### Problem statement
From the entries that follow, copy exactly the lines beginning at the line holding "basic application used" and continuing through the line holding "in the atmosphere".

[Saved data entries]
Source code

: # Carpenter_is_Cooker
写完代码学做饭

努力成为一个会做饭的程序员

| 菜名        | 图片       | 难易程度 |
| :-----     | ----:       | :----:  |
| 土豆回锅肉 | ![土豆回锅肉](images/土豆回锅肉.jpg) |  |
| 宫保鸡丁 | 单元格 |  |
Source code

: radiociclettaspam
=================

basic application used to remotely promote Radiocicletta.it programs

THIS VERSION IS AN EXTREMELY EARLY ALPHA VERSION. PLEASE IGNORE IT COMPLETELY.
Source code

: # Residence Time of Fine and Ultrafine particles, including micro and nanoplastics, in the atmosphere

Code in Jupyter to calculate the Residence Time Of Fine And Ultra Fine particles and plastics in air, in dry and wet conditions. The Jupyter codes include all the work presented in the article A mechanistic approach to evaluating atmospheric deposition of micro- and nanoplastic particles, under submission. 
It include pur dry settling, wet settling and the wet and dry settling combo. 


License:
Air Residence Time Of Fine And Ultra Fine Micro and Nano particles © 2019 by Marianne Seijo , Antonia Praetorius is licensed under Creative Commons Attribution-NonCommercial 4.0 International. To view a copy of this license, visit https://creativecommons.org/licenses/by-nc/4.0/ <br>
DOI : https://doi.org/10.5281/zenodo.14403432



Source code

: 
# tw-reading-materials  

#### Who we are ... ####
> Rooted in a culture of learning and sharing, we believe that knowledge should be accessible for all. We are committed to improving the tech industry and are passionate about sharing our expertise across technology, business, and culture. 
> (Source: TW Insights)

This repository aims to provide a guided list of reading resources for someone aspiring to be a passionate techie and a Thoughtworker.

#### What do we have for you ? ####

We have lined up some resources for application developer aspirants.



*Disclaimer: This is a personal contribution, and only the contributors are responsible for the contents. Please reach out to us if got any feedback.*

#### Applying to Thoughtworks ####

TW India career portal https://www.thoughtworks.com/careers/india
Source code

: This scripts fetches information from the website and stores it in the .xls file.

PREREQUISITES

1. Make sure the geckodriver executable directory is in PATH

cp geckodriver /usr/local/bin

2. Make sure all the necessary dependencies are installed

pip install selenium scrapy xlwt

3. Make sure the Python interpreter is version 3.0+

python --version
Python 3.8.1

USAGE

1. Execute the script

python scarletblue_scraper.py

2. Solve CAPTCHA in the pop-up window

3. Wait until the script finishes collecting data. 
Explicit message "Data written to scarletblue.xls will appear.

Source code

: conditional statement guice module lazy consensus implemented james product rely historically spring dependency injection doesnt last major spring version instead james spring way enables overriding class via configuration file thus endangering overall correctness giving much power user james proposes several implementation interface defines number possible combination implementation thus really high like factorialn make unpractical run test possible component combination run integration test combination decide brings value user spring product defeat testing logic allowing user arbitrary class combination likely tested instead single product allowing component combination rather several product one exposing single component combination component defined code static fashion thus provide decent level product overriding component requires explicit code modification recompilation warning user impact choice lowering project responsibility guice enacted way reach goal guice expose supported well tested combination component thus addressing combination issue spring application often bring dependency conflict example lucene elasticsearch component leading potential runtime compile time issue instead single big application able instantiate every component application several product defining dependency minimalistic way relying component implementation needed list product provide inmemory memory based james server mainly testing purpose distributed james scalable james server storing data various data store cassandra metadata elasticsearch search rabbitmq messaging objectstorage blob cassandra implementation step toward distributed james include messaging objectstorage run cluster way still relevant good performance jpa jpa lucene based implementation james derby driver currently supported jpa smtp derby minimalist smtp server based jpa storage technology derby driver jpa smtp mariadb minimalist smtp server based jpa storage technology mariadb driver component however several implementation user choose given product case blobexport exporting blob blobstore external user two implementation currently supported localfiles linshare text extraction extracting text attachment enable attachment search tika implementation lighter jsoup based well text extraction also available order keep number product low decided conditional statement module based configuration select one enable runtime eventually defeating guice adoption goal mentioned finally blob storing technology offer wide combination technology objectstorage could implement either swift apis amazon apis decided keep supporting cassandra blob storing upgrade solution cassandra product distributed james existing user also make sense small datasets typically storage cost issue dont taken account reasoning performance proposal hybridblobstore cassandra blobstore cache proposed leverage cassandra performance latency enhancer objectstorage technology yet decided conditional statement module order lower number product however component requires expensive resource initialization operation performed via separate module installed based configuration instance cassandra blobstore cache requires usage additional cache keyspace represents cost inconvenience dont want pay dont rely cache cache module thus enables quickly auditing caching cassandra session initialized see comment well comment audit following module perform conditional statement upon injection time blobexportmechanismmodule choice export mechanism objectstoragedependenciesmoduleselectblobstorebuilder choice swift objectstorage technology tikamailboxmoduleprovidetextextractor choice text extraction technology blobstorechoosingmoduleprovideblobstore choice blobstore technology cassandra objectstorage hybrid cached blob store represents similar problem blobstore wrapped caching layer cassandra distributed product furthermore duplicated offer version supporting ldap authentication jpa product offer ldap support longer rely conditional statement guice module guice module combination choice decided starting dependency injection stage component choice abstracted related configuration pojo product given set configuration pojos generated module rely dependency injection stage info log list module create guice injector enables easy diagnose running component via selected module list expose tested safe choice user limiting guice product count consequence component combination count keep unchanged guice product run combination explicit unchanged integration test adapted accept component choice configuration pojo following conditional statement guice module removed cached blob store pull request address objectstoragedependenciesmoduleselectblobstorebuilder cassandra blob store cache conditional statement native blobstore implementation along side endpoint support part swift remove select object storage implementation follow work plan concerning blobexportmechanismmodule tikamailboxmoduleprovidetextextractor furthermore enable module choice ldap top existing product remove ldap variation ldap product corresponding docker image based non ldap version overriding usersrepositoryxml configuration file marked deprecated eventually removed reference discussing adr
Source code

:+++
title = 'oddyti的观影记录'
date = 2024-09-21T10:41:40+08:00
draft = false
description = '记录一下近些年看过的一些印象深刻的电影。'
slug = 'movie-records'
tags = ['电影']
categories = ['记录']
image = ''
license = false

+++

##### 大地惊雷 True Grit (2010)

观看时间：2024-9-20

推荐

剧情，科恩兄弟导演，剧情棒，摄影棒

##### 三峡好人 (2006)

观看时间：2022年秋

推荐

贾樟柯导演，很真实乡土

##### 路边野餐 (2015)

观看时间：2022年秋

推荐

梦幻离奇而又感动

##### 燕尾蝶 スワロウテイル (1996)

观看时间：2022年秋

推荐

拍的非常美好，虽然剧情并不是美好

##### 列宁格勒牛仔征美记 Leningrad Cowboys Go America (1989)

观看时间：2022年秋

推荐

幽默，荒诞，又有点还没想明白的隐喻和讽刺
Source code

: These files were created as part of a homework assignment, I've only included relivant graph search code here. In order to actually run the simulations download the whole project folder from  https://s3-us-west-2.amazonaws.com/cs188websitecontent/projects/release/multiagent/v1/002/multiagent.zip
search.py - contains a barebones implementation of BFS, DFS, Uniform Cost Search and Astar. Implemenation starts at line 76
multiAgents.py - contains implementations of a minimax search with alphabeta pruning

### Answer box
basic application used to remotely promote Radiocicletta.it programs

THIS VERSION IS AN EXTREMELY EARLY ALPHA VERSION. PLEASE IGNORE IT COMPLETELY.
Source code

: # Residence Time of Fine and Ultrafine particles, including micro and nanoplastics, in the atmosphere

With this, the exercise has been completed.